After lunch, Smokey puts in about another half hour on apparatus maintenance, but his day is interrupted suddenly—a call has come in about a house that has caught on fire. Christmas tree lights, no doubt. Lickety-split, he and a team of seven other fire fighters are on a pair of trucks and racing down the streets of town. They will eventually discover that it was not, as they suspected, unattended Christmas tree lights. Rather, some kid had gotten a chemistry set as a gift and had decided to mix some of the chemicals provided with a quart of gasoline and a lit match. (The static electricity caused by his footie pajamas rubbing against the carpet didn't help either.)

The team coordinates efforts, some firefighters pulling hoses from the trucks and working to put out the flames from outside, others rushing inside the house through the back door in an attempt to get everyone safely out of the house. They work quickly, but don't go barreling through the house like gorillas. They have to be careful not to jar a structural beam that may have been weakened by the fire and could cause the entire structure to collapse. Their primary goals are to remove babies and young children from the house, as well as anyone who might be trapped and in immediate danger of being surrounded by flames. Then, if there are still any adults or animals left inside, they go back in for them. Maybe not the goldfish. They're on their own.

They're all smiling, but can they really be that happy?

Everyone survives this fire, although a couple family members are carried away on stretchers. Somehow, the kid who started the whole mess got out practically unscathed. He tugs on Smokey's uniform and tells him he wants to be a firefighter someday. Right, kid.

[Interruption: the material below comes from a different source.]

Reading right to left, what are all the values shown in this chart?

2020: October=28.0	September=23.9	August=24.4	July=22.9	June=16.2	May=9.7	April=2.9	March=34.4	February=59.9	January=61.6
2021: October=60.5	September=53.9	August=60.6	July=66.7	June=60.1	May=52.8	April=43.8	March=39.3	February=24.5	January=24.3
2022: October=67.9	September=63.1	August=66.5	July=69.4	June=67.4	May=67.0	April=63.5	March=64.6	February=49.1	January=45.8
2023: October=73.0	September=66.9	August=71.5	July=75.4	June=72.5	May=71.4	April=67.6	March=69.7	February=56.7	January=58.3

The gang heads back to the station, where they wash up and prepare for dinner. After that, Smokey writes up a report on the details of the fire and delivers it to the Captain. He's on the clock for another two hours but has nothing scheduled and there are no more calls. He and his fellow firefighters watch television and play a little poker to pass the time. It's a relatively slow day, and at 10pm Smokey heads home so he can get some sleep and do it all over again the next day. Oh yeah—Merry Christmas, and a Happy New Year.